No matter how small your home-based business, make sure you’re protected with the right coverage. There are three main property and liability options for home-based business insurance:
  • Homeowners policy endorsements: Adding an endorsement, also known as a rider, to your existing homeowners policy is often the simplest and most affordable way to insure smaller home businesses that don’t manufacture products on the premises or use a lot of equipment. Endorsements are also a good fit for solo entrepreneurs with few business-related visitors.
  • In-home business policy: Combining home and business insurance into a single plan, this type of policy offers more specific types of coverage. This policy is a step up from a basic homeowners policy endorsement, offering a greater range of coverage for a growing business. If your in-home business has developed into a mid-level operation with more visitors, equipment and output, this may be the policy for you. Such a policy may include more extensive property and liability coverage than endorsements, as well as business interruption coverage, which protects your income in the event your business is disrupted because of a disaster.
    Examples of what kinds of businesses would use this policy include a small baking operation that meets with clients in person and also does all baking, orders and shipping in-house; a clothing designer who fits clients, as well as manufactures and ships goods, from home or an accountant who makes regular in-person appointments and uses certain rooms in the house as dedicated office space.

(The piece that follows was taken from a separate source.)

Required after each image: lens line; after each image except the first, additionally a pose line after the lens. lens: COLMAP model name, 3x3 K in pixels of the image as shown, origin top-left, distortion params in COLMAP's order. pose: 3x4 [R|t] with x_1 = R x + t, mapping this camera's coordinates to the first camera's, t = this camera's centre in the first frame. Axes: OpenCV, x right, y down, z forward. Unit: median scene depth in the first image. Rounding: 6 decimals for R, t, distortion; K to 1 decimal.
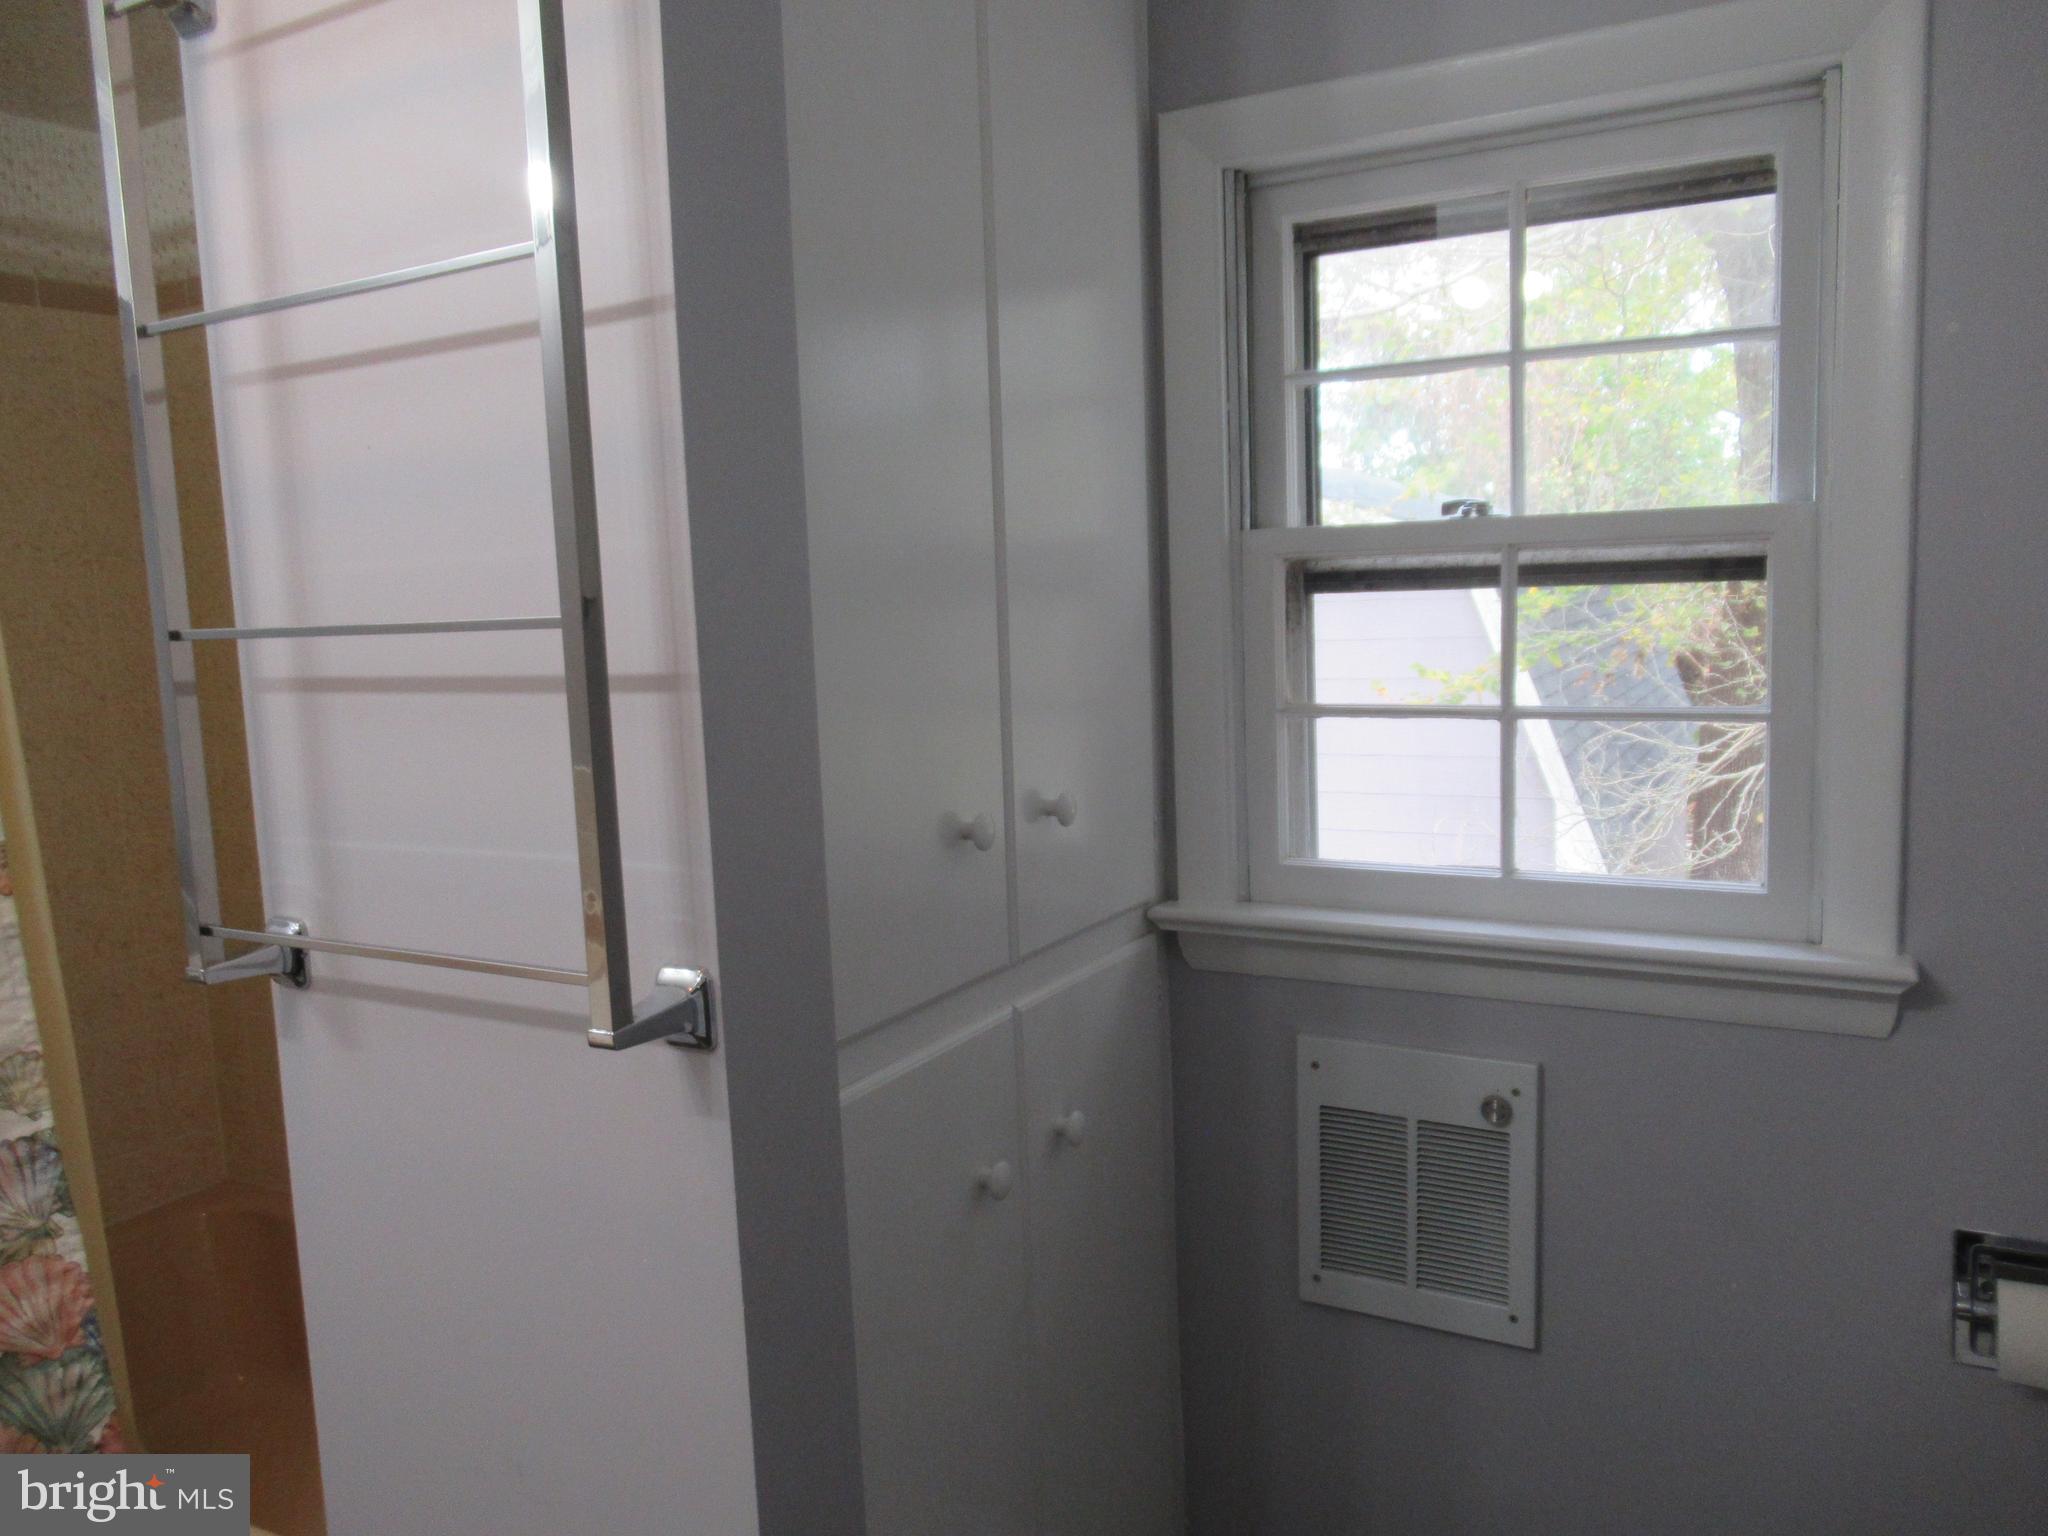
lens RADIAL K [[1545.4, 0, 1023.9], [0, 1545.4, 761.6], [0, 0, 1]] dist [-0.003338, -0.002580]
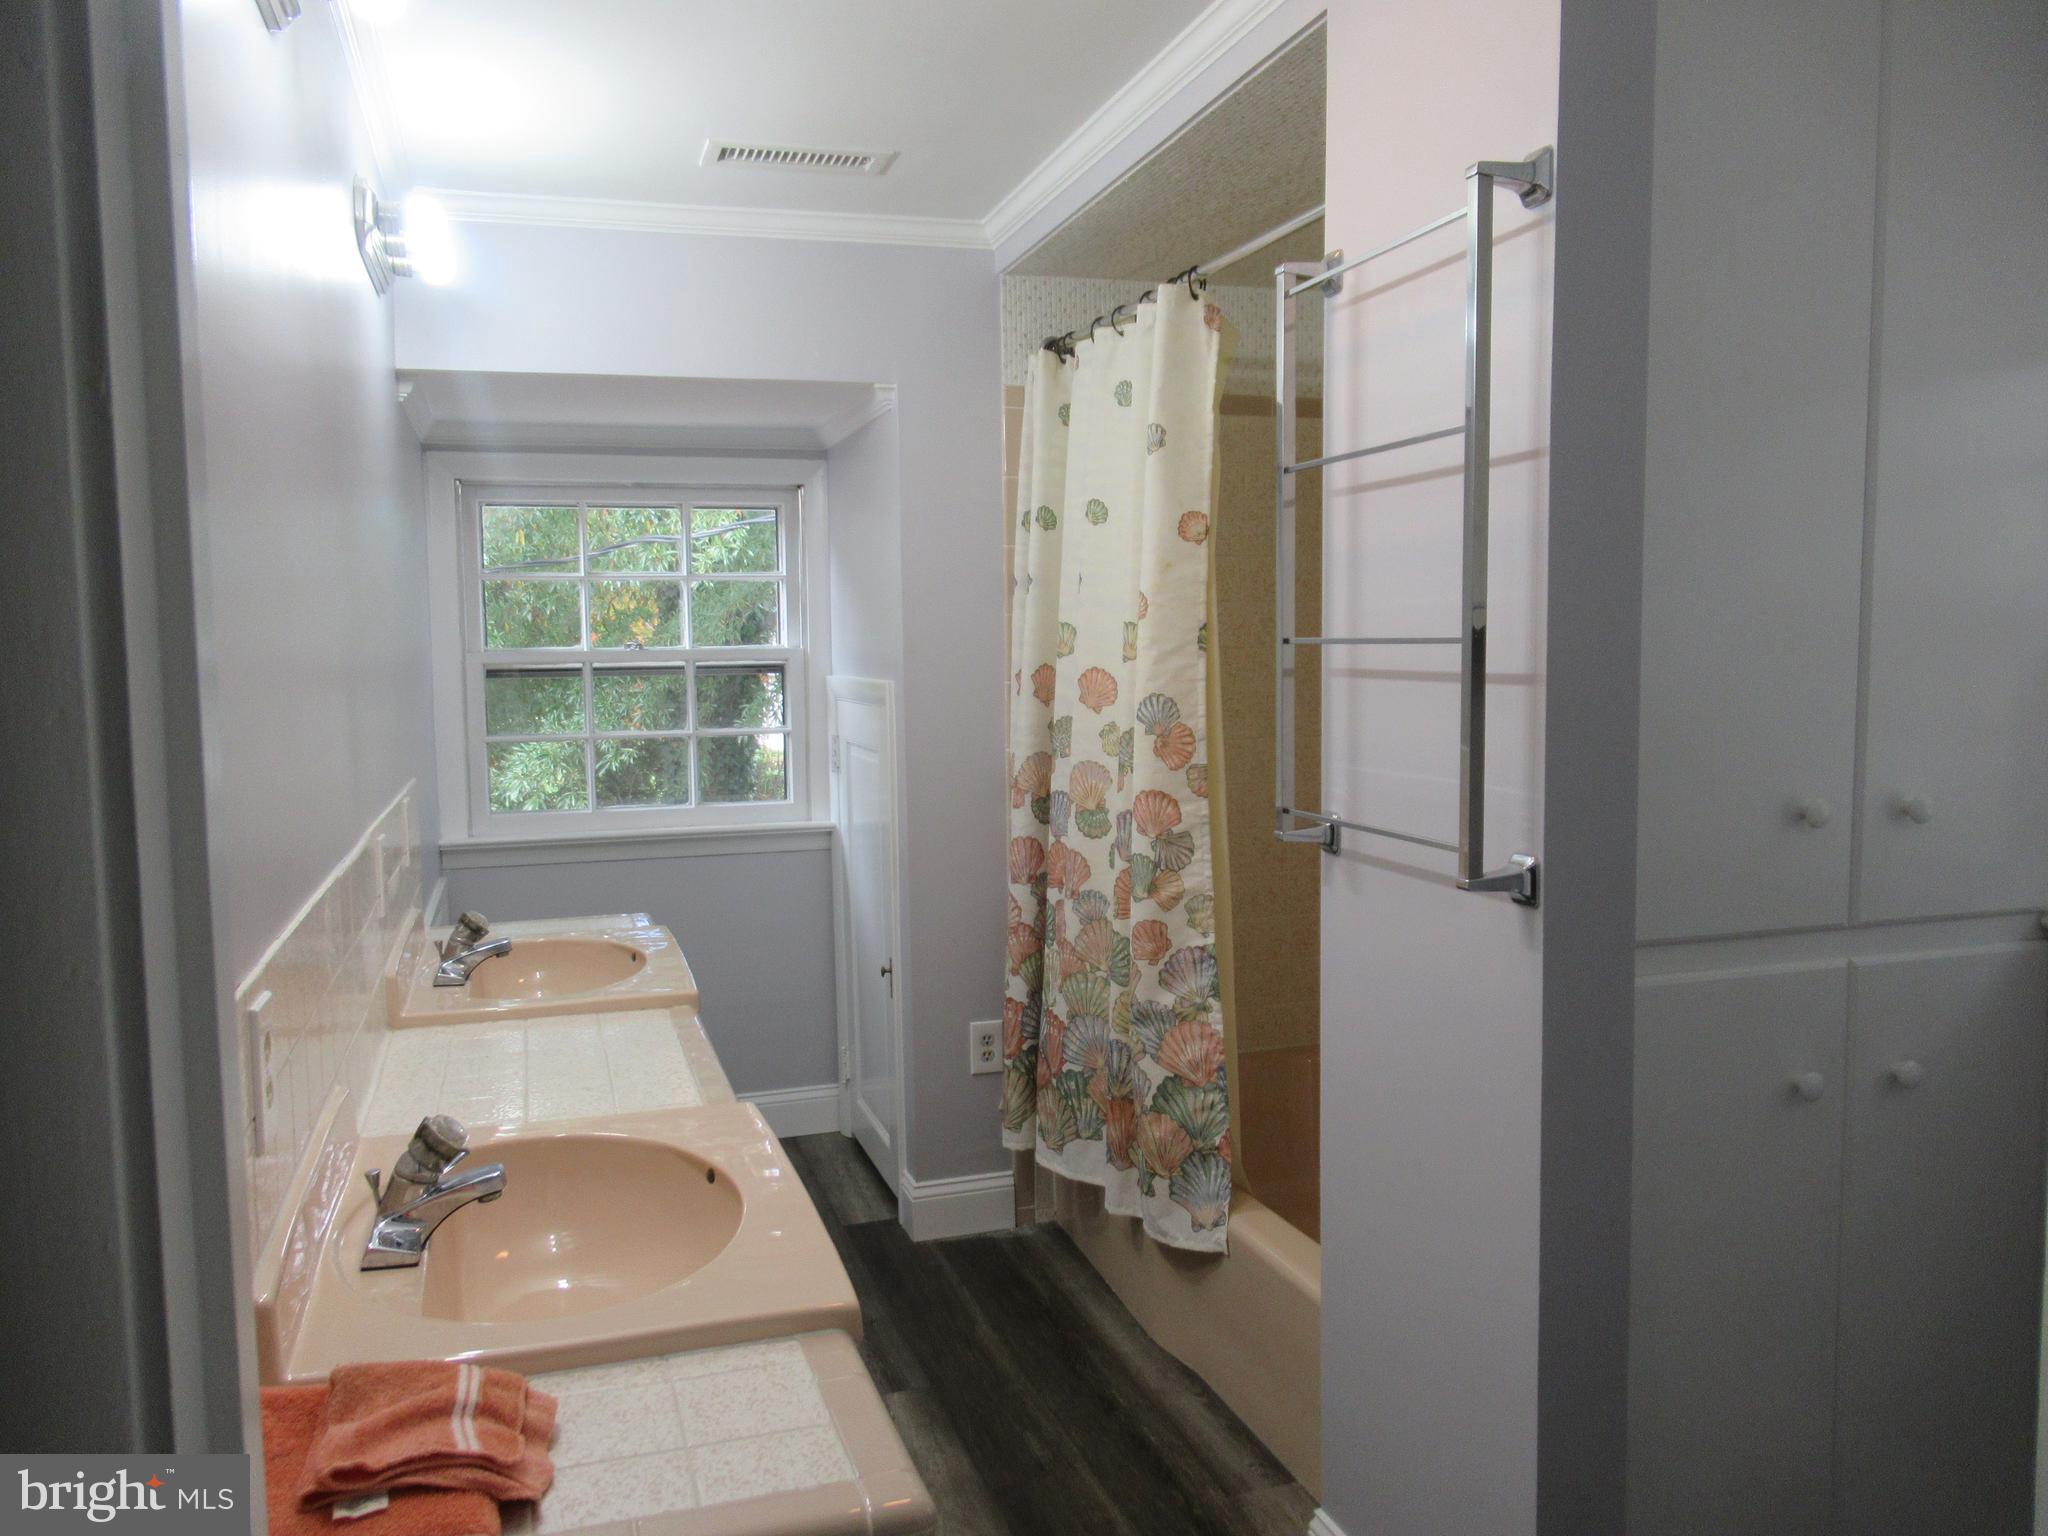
lens RADIAL K [[1545.4, 0, 1023.9], [0, 1545.4, 761.6], [0, 0, 1]] dist [-0.003338, -0.002580]
pose [[0.741740, 0.087133, -0.665004, 0.391461], [-0.096014, 0.995107, 0.023291, 0.041161], [0.663779, 0.046574, 0.746477, -0.483197]]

  • Business owners policy: Often referred to as a BOP, this type of policy is the most comprehensive form of coverage for home-based businesses. It offers protection for claims brought by contractors, customers and employees, making it a good option for larger home-based businesses. It’s also the best fit for in-home businesses that operate in multiple locations or require extensive travel off-site.

Additional coverage

Whichever policy you consider best for the size and type of your business, be aware that you may need additional coverage not included in a standard plan. Here are some additional coverage options you may want to discuss with your insurance agent, if the plan you’re considering doesn’t include them:
  • Data compromise coverage: Helps protect you and your business from legal action stemming from a security breach that compromises confidential customer or client information.
  • Employment practices coverage: Protects against claims brought against you and your business by your employees.
  • Key person insurance: Basically life insurance on a person critical to the success of a business such as the owner, founder or a key employee, without whom the company might fail.
Most states require home-based businesses to purchase workers’ compensation insurance for employees, but purchasing this coverage is a smart move even if not mandated by law.
As you can see, in-home business insurance isn’t a one-size-fits-all consideration.